Les Chroniques de Poulet Pou : retour sur La Chambre d’à côté de Pedro Almodóvar : la mort vous va si bien

La mort lui va si bien. Spoiler, j’ai bien aimé le film, même si le brahmsisme de l’habituel Alberto Iglesias à la BO est way too much, all the time. À un moment, Tilda Swinton dit, J’aime bien écouter le chant des oiseaux à l’aube — tandis que déboule le score, qui annihile illico les pépiements. Spoilers la suite, un peu comme devant Tout s’est bien passé d’Ozon, j’avoue m’être dit, C’est quand même mieux d’être riche pour affronter la maladie et la mort. Le gauchisme caviar d’Almodóvar fait-il son autocritique ironique via l’amusant personnage de John Turturro, lequel expose en deux répliques synthétiques ce que l’alliance des extrêmes droites avec l’ultralibéralisme triomphant nous réserve, dans le contexte de crise énergético-climatique qui nous échoit. Le tout en dégustant une assiette de fraises en plein hiver, OK boomer. Je dis, hiver, cependant le passage des saisons est-il perceptible, depuis les luxueux penthouses où les héros ont élu domicile. Pourtant il neige, et se font entendre — quand Iglesias cesse deux minutes de rouler des violons — les émotionnantes phrases finales des immortels Gens de Dublin de James Joyce, en direct du bouquin, ou via la non moins immortelle adaptation ciné qu’en fit John Huston.

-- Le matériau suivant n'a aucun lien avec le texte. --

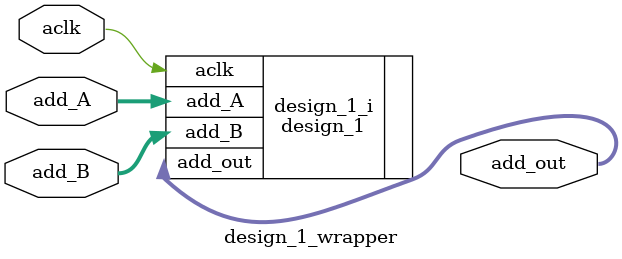
<source format=v>
`timescale 1 ps / 1 ps

module design_1_wrapper
   (aclk,
    add_A,
    add_B,
    add_out);
  input aclk;
  input [31:0]add_A;
  input [31:0]add_B;
  output [31:0]add_out;

  wire aclk;
  wire [31:0]add_A;
  wire [31:0]add_B;
  wire [31:0]add_out;

  design_1 design_1_i
       (.aclk(aclk),
        .add_A(add_A),
        .add_B(add_B),
        .add_out(add_out));
endmodule

</source>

À propos, sont marquants les gros plans sur les lecteurs et autres jaquettes DVD — sont-ce les vestiges d’une ère déjà quasi révolue —, ainsi que ceux sur les mots que Julianne Moore tape sur son traitement de texte. Il y avait déjà ça dans Madres Paralelas et Douleur et Gloire, ce me semble. Est-ce à dire que l’écrit, à la naissance du film encore scénario, en est aussi l’horizon. On se le demande, même si les couleurs almodóvariennes n’ont jamais été aussi flamboyantes, et que le changement de langue et de territoire, de l’Espagne aux USA, est tout ce qu’il y a de naturel, par l’intermédiaire de deux comédiennes au sommet de leur art. Une dernière remarque/spoiler pour conclure ce fatras de réflexions jetées à la va-vite, je me suis demandé si la rigueur formelle de la chose, qui se traduit par la recomposition du duo d’actrices même après la disparition d’un personnage, ne s’identifiait pas avec une certain conformisme. En tous cas un recul dans le désespoir apparent — la transmission, horizon lumineux de l’humanité. Et je me suis attardé à imaginer des solutions plus noires — un plus long face-à-face avec le cadavre, peut-être. Mais noir pourquoi, au fond, la vie continue, toujours, du reste même après nous.